Monday, 20 July 2015

Eyre Creek

The large waterhole with copious lignum, located on the Eyre Development Road about 40km south of Bedourie (or 125km north of Birdsville), is another place where Grey Grasswrens (Amytornis barbatus) have been recorded.
The waterhole is on Eyre Creek, which runs west and then south from the water hole eventually disappearing into the Simpson Desert. This watercourse probably once discharged into Lake Eyre before drifting sand dunes, which are now stable, cut off its course.
We camped on Eyre Creek for a night and searched again for GGW in the afternoon and the morning - once again without success.
Campsite on Eyre Creek under an ancient spreading Coolibah tree.
There were a number of water birds on the creek/waterhole including Pelican, Darter, White-necked and White-faced Heron, Yellow Spoonbill the odd Eurasian Coot and Masked Lapwings.
View upstream from our campsite – note the fringing lignum.
This site had the most extensive lignum stands we have encountered so far and the lignum was in good condition with fresh green growth following recent rains. So one would expect that conditions were ideal for Grey Grasswrens. However these birds are reputed to be very shy and hard to find even when it is known they are present.
We found it hard to know how to go about looking for them in such a vast area of lignum. In the end we adopted the strategy of walking slowly by as many large lignum clumps as possible, stopping frequently to listen for their calls which we thought they would make in response to our presence, and thereby giving us a location where we might concentrate our search.
At the same time we were also hoping we would luck onto a bird that popped up to take a look at the intruders. Once again all to no avail with not one single hint of a GGW after several hours searching.
We did however find other species at the location to enjoy and photograph.
White-necked Heron taking flight at my sudden presence.
First it flew one way – note the lignum in background.
Then it flew the other way eventually landing some distance downstream
Some Pelicans having a break from fishing.
Caspian Terns, our largest tern, are often found on arid inland waterways and lakes, perhaps surprisingly for a bird we think of as a seabird.
There were also a good number of raptor species at the water hole.
At first I thought this bird might be the rare Letter-winged Kite as we were within its core range however when it flew I could see no under wing black W marking so it was a Black-shouldered Kite.
Photo of a Letter-winged Kite, which look very similar to the Black-shouldered Kite, taken near the Birdsville Track in August 2012.

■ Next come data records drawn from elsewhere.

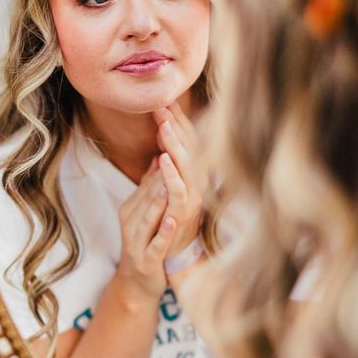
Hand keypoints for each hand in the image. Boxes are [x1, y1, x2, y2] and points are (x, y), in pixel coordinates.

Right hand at [116, 158, 177, 303]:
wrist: (137, 285)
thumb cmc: (146, 243)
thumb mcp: (146, 213)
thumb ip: (150, 186)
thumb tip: (159, 156)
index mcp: (130, 208)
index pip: (147, 183)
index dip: (163, 165)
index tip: (174, 147)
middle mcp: (130, 222)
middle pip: (147, 197)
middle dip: (160, 178)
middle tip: (174, 157)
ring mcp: (136, 242)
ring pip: (147, 218)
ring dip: (158, 203)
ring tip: (168, 186)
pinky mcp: (146, 261)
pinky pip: (155, 245)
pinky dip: (163, 233)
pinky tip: (172, 221)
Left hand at [152, 101, 205, 258]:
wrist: (172, 259)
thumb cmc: (169, 221)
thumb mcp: (164, 187)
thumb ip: (163, 164)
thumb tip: (162, 137)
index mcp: (192, 175)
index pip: (187, 140)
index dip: (177, 119)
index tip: (165, 98)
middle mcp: (197, 184)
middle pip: (189, 148)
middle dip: (175, 125)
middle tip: (161, 104)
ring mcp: (191, 200)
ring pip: (186, 167)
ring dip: (176, 146)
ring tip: (164, 126)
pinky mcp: (182, 217)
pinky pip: (178, 194)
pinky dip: (171, 177)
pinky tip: (162, 160)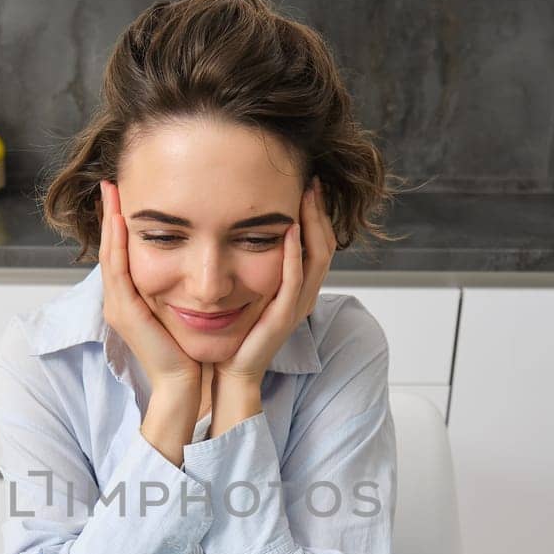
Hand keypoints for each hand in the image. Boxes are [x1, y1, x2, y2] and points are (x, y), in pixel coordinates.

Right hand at [98, 179, 201, 394]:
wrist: (184, 382)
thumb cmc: (186, 349)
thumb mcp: (178, 309)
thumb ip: (175, 286)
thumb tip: (188, 259)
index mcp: (128, 300)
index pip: (119, 253)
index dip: (118, 223)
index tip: (122, 193)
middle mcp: (117, 301)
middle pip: (109, 249)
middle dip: (110, 215)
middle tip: (110, 183)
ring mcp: (117, 307)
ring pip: (109, 256)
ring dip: (111, 222)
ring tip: (112, 193)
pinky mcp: (125, 312)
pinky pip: (117, 271)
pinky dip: (118, 244)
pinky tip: (122, 222)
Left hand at [214, 177, 336, 384]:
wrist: (228, 371)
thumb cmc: (234, 333)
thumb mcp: (248, 291)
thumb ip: (253, 266)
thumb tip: (243, 231)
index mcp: (297, 289)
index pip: (317, 244)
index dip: (316, 215)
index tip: (305, 184)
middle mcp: (303, 296)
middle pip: (324, 246)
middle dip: (319, 212)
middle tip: (311, 181)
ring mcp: (296, 307)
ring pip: (317, 258)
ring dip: (313, 224)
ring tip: (306, 196)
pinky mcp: (282, 317)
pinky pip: (294, 280)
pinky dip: (293, 253)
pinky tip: (288, 229)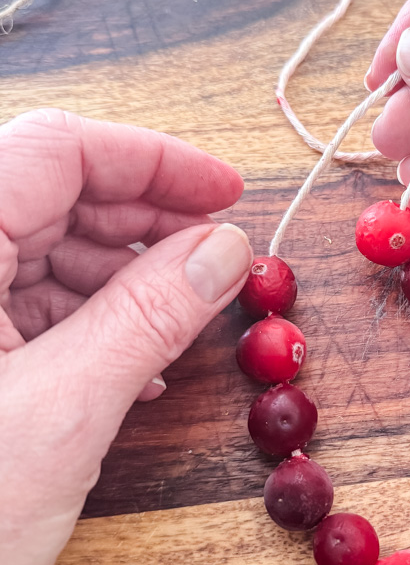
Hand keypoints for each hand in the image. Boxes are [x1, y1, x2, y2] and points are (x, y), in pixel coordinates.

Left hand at [0, 110, 251, 564]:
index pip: (55, 151)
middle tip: (221, 255)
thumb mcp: (62, 414)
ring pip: (44, 251)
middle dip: (146, 220)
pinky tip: (138, 366)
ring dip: (125, 277)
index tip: (227, 190)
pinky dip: (91, 323)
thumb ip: (148, 317)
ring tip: (187, 318)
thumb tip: (226, 249)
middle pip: (52, 194)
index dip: (153, 159)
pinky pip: (27, 307)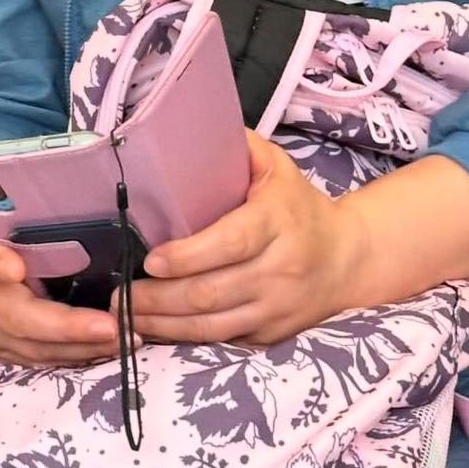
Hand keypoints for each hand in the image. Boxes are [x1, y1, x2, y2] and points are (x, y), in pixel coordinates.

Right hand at [0, 185, 118, 366]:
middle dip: (67, 327)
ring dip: (80, 347)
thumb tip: (83, 201)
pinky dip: (71, 356)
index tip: (14, 267)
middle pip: (18, 317)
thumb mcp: (7, 214)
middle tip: (113, 327)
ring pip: (32, 347)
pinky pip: (36, 359)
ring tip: (124, 339)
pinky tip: (103, 349)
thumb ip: (32, 217)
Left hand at [121, 132, 365, 345]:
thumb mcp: (276, 166)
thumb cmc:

Female Nankeen Kestrel perched above waterhole.
Some of the 40 - 50 Black Kites in the area. Unlike other raptors, this species seems to often gather in large flocks to feed and roost.

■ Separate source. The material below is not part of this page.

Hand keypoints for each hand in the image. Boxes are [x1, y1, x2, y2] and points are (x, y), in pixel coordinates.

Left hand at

This Black Kite came in for a close look at me.
Curiosity satisfied the Black Kite soon departed. The distinct shallow V tail, an easy ID feature, is clearly showing in this shot.

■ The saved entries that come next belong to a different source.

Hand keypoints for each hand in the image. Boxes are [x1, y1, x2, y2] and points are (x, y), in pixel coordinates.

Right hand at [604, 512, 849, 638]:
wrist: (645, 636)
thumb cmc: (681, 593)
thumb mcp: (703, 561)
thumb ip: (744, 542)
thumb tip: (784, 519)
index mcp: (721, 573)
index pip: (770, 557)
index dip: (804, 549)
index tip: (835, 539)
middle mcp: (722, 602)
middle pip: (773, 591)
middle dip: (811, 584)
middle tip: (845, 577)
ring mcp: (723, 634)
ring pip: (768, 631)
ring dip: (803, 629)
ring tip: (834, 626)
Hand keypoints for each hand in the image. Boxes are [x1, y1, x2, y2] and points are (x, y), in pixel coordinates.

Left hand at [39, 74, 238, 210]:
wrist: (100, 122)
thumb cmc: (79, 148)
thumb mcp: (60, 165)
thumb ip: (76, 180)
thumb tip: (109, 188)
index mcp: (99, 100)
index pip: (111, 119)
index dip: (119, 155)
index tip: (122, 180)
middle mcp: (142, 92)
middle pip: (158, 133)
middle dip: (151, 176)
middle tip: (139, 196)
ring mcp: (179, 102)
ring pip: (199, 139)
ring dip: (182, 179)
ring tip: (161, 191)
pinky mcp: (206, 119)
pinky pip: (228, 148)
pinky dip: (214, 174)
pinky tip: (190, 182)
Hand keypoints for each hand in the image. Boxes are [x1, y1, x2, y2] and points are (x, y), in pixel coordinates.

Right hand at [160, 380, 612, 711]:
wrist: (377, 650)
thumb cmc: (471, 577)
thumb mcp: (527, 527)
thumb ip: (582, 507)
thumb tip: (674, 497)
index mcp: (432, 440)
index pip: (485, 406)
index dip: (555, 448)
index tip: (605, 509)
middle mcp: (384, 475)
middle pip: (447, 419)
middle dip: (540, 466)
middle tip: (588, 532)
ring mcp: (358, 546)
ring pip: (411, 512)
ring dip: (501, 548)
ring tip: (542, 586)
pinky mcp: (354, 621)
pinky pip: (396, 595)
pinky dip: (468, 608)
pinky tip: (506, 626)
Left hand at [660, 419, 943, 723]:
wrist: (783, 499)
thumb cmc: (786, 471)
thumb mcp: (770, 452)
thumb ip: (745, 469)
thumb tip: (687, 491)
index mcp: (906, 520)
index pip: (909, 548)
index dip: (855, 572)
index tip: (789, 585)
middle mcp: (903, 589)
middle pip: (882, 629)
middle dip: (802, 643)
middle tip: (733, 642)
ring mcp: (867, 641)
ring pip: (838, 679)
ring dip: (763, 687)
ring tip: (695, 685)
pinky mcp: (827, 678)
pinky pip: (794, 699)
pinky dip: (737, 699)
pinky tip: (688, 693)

While searching lignum in the early morning we came across a Wedge-tailed Eagle resting in the top of an acacia tree amongst a parasitic growth, perhaps a mistletoe species, which afforded good cover and might explain why this bird did not move even when I approached quite closely with the camera. The chance encounter briefly interrupted the GGW search while I took some close up portraits of the Eagle.
Enjoying the early morning sun.
The Eagle kept an eye on me but would not be budged from its perch.
The Eagle was still there when we passed by half an hour later.
We crossed paths on a number of occasions with fast moving small flocks of Flock Bronzewing (a pigeon species). While hunting for the Grey Grasswren at Eyre Creek two small flocks flew past with a couple of distant photos captured. I would like to get some closer shots of this elusive species one day.
A few of the Flock Bronzewings from one small flock of about 15 birds.
In the end, not knowing for sure if Grey Grasswrens were present in the area we decided to give up on the search, after our third unsuccessful attempt to find them. So our next move was north to Boulia to stock up on fuel, water and food before heading west on the Plenty Highway to Alice Springs.